Text provided:
###

The Care-of Address is the destination for tunneled packets—it's where the Home Agent sends encapsulated traffic when the mobile node is away from home. Think of it as a forwarding address: when you travel, your mail is forwarded to your temporary address (the CoA), but your permanent address (home address) remains on your ID and official documents.
Understanding the Care-of Address is essential because it's the key mechanism that bridges the gap between identity and location. Without a topologically correct CoA, packets couldn't be routed to the mobile node's current position—the Internet's routing system wouldn't know how to reach a foreign address that doesn't match the mobile node's home network prefix.
By the end of this page, you will understand how Care-of Addresses are acquired, the distinction between Foreign Agent CoA and Co-located CoA, the binding lifecycle that associates home addresses with current locations, and the mechanisms that handle address conflicts, handoffs, and binding updates during mobility.
The Care-of Address (CoA) is a temporary IP address that indicates the mobile node's current point of attachment to the Internet. It is topologically correct for the visited network, meaning packets addressed to the CoA can be routed using standard Internet routing mechanisms.
Formal Definition (RFC 5944):
A Care-of Address is the termination point of a tunnel toward a mobile node, for datagrams forwarded to the mobile node while it is away from home. The protocol can use two different types of care-of address: a "foreign agent care-of address" is an address of a foreign agent with which the mobile node is registered, and a "co-located care-of address" is an externally obtained local address which the mobile node has associated with one of its own network interfaces.
The Two Address Identity:
A mobile node, when away from home, effectively has a dual identity:
| Address Type | Purpose | Stability | Visibility |
|---|---|---|---|
| Home Address | Identity - Who the MN is | Permanent (doesn't change) | Visible to correspondents, used in TCP connections |
| Care-of Address | Location - Where the MN is now | Temporary (changes with movement) | Used for tunneling, hidden from correspondents |
Why Must CoA Be Topologically Correct?
The Internet's routing system forwards packets based on destination address prefixes. A packet addressed to 172.16.5.23 is routed toward the network 172.16.5.0/24. If the CoA weren't an address on the visited network, routers wouldn't know how to deliver the tunneled packet to the mobile node.
This is why a mobile node can't simply use its home address as the tunnel endpoint—the home address is topologically correct only for the home network, not the visited network. Standard routing would send packets to the home network, not to where the MN currently resides.

###

Information provided:
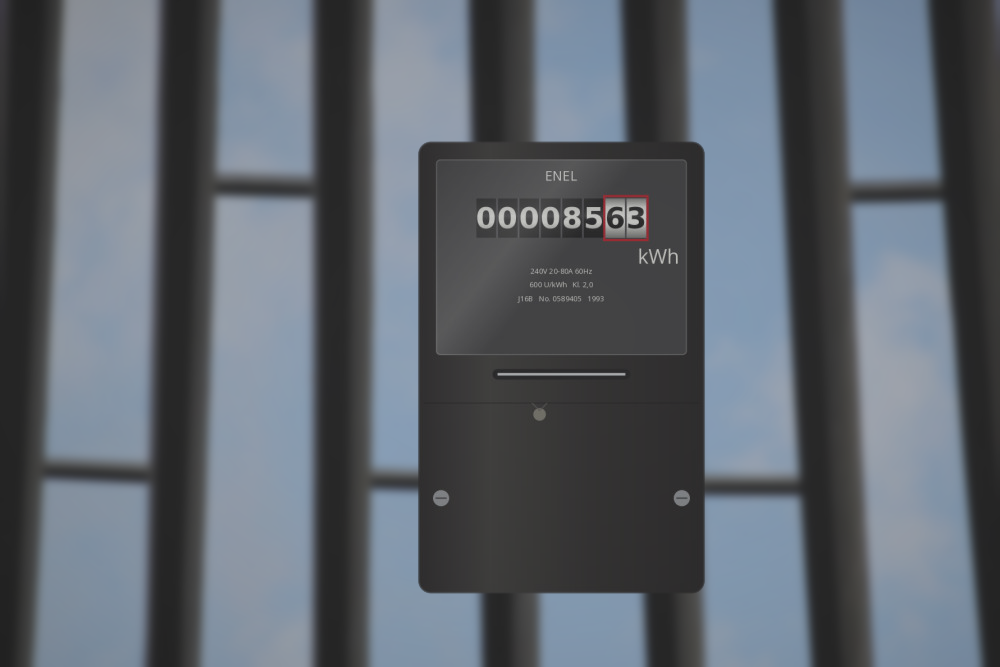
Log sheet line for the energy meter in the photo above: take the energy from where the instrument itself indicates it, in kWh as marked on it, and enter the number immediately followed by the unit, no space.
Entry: 85.63kWh
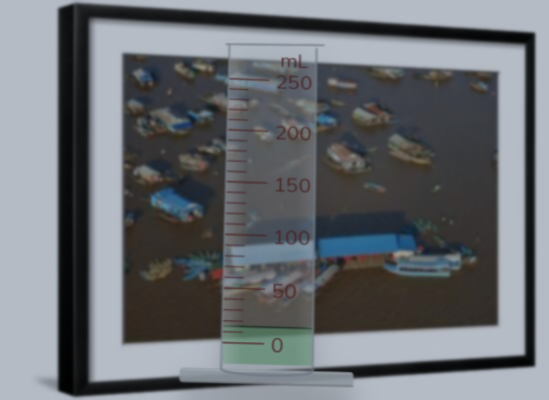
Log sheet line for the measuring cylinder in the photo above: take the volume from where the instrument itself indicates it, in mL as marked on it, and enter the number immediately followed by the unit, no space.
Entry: 15mL
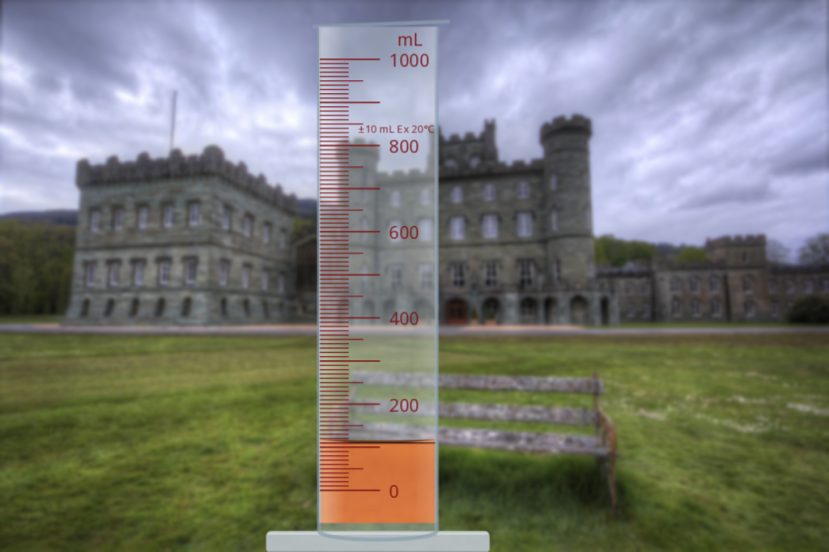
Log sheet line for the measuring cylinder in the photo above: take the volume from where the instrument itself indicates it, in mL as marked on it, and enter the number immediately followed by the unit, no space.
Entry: 110mL
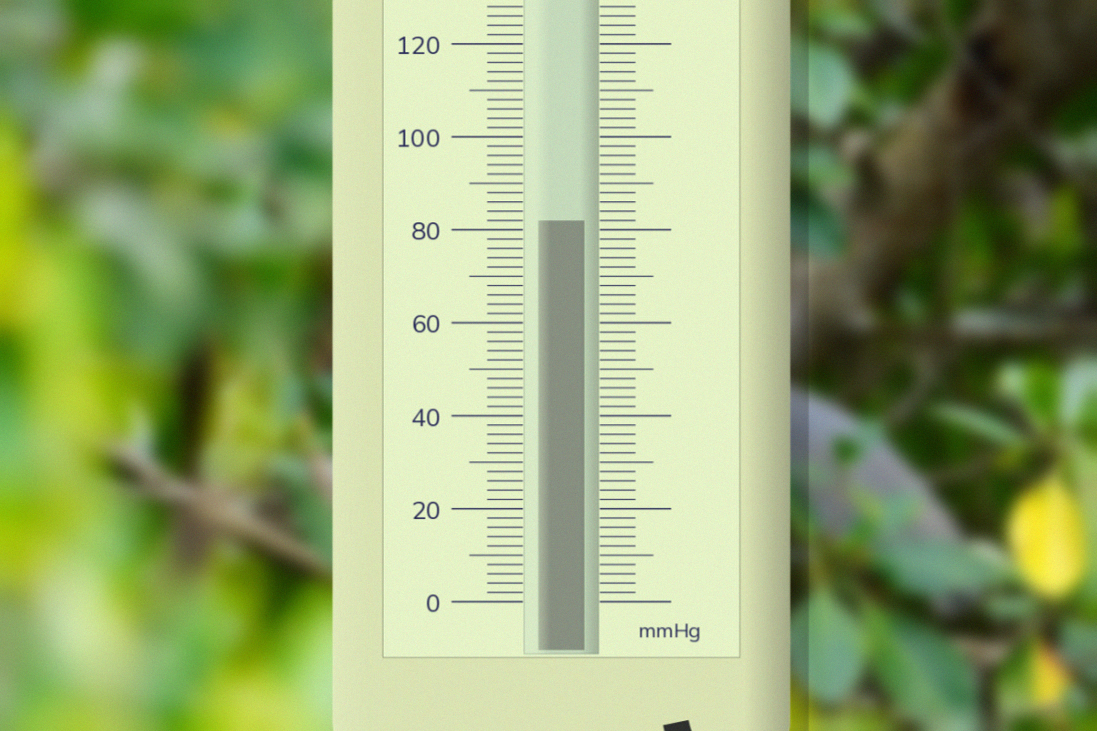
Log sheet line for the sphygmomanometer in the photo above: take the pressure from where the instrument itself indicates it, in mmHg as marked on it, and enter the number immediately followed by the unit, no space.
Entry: 82mmHg
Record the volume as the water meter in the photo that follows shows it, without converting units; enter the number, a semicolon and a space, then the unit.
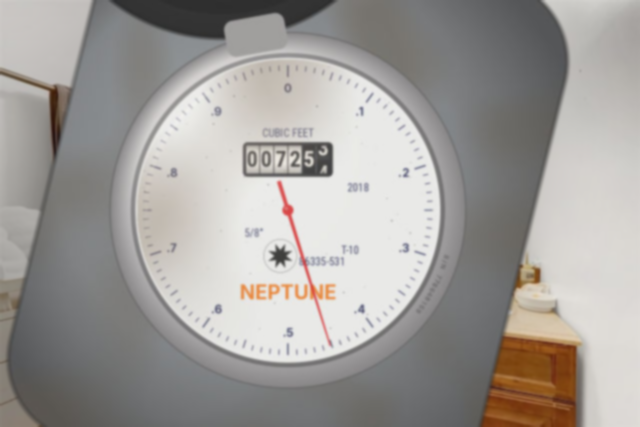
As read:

###

Exercise objective: Restate word for word the part of the passage on Care-of Addresses between "Understanding the Care-of" and "home network prefix.", inclusive.

Output below:
Understanding the Care-of Address is essential because it's the key mechanism that bridges the gap between identity and location. Without a topologically correct CoA, packets couldn't be routed to the mobile node's current position—the Internet's routing system wouldn't know how to reach a foreign address that doesn't match the mobile node's home network prefix.